A: The recommended starting dose is Capecitabine 829 mg/m² + Cyclophosphamide 33 mg/m² twice daily on days 1-14 of a 21-day cycle. Fixed-dose combinations (e.g., 1800mg/80mg daily) are also available. Individualized dose adjustments based on patient tolerance and clinical response are common.

Q2: What are the major side effects?

A: Common side effects include diarrhea, nausea, vomiting, hand-foot syndrome, myelosuppression (neutropenia, thrombocytopenia, anemia), fatigue, hair loss, and skin reactions. Rare but serious side effects include cardiotoxicity and renal failure.

Q3: Is this combination safe during pregnancy or breastfeeding?

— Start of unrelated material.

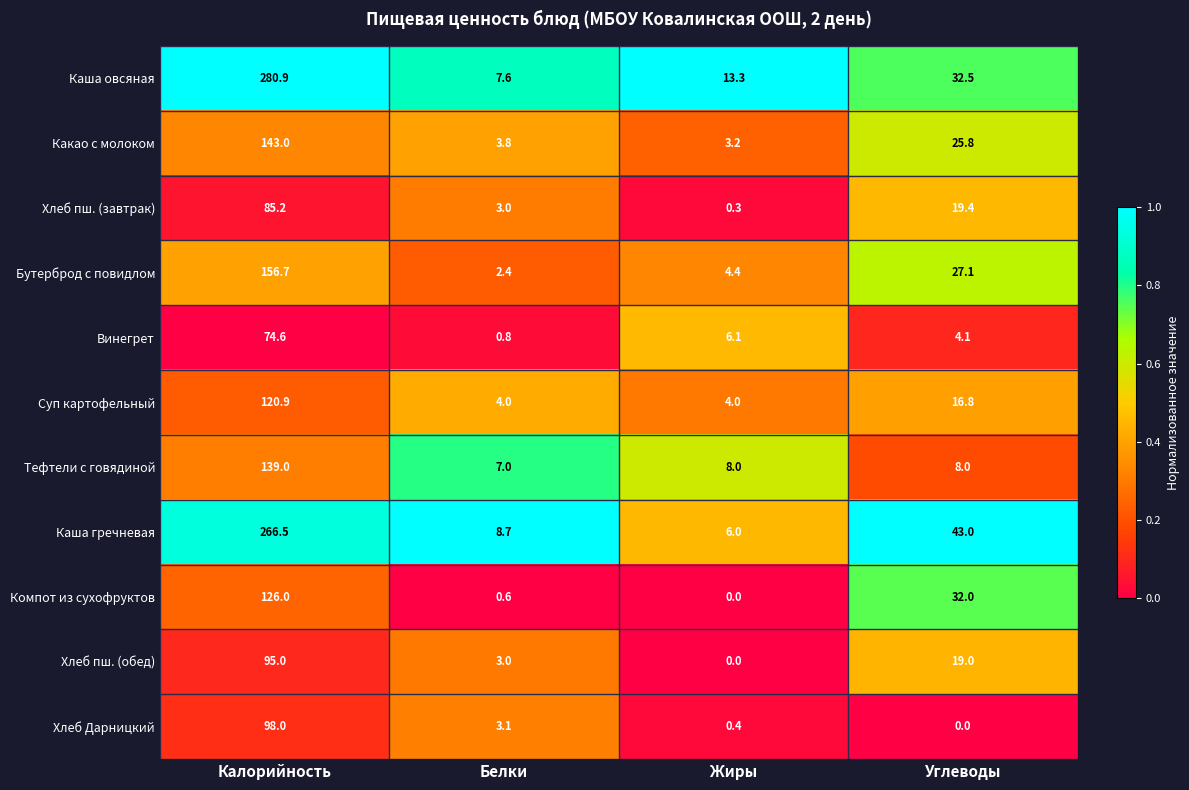

What is the sum of the Хлеб пш. (обед) values at Жиры and Белки?

3.0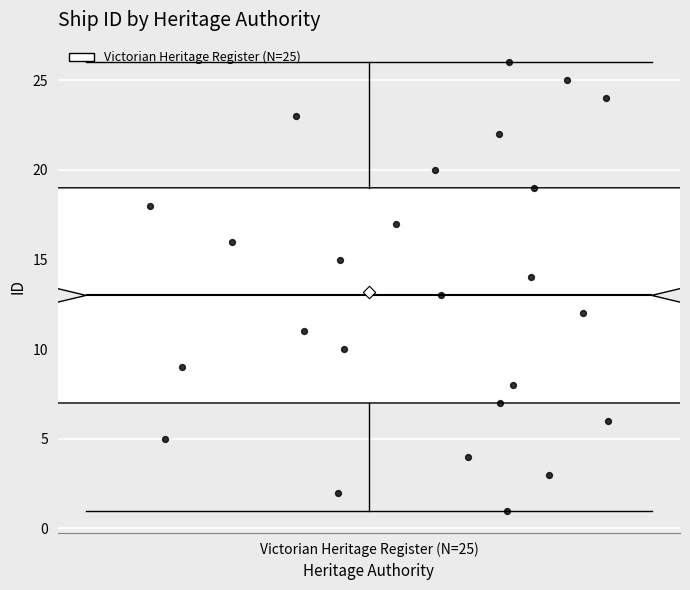

Read this box plot against the y-axis: the position of the median line, the range covered by the box, and the ends of both whiskers. The values are not printed on the chart, so give them approximately, as read against the axis.

median 13, box 7 to 19, whiskers 1 to 26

A: No. Capecitabine + Cyclophosphamide is contraindicated during pregnancy and breastfeeding due to potential teratogenic and toxic effects on the fetus/infant.

Q4: What are the key drug interactions to be aware of?

A: Clinically relevant drug interactions can occur with anticoagulants, CYP450 enzyme inducers/inhibitors, and certain antibiotics. Consult a drug interaction resource or clinical pharmacist.

Q5: How should I adjust the dose in patients with renal impairment?

A: Dose adjustments are necessary for patients with renal dysfunction. Consult renal dosing guidelines for Capecitabine and Cyclophosphamide. Alternative fluorouracil-containing regimens may be more appropriate in severe renal impairment.

Q6: How is hand-foot syndrome managed?

A: Management includes dose reduction, topical emollients, pain relief, and patient education regarding preventive measures (e.g., avoiding excessive pressure or friction on hands and feet).

Q7: What monitoring parameters are essential during treatment?

A: Monitor complete blood counts (CBC) with differential, renal function tests, liver function tests, and cardiac function (ECG) periodically. Frequency of monitoring should be individualized.

Q8: What are the absolute contraindications to using this combination?

A: Absolute contraindications include pregnancy, breastfeeding, severe pre-existing myelosuppression, and hypersensitivity to either Capecitabine or Cyclophosphamide.

Q9: Can this drug combination be used in children?

A: The use of Capecitabine and Cyclophosphamide in combination is not routinely recommended for children. If considered, dosing requires specialized pediatric oncology expertise, and should be guided by limited available pediatric data and clinical experience.

Q10: What are the long-term risks associated with this treatment?

A: Potential long-term risks include secondary malignancies, cardiomyopathy, and infertility. Patients require long-term follow-up care.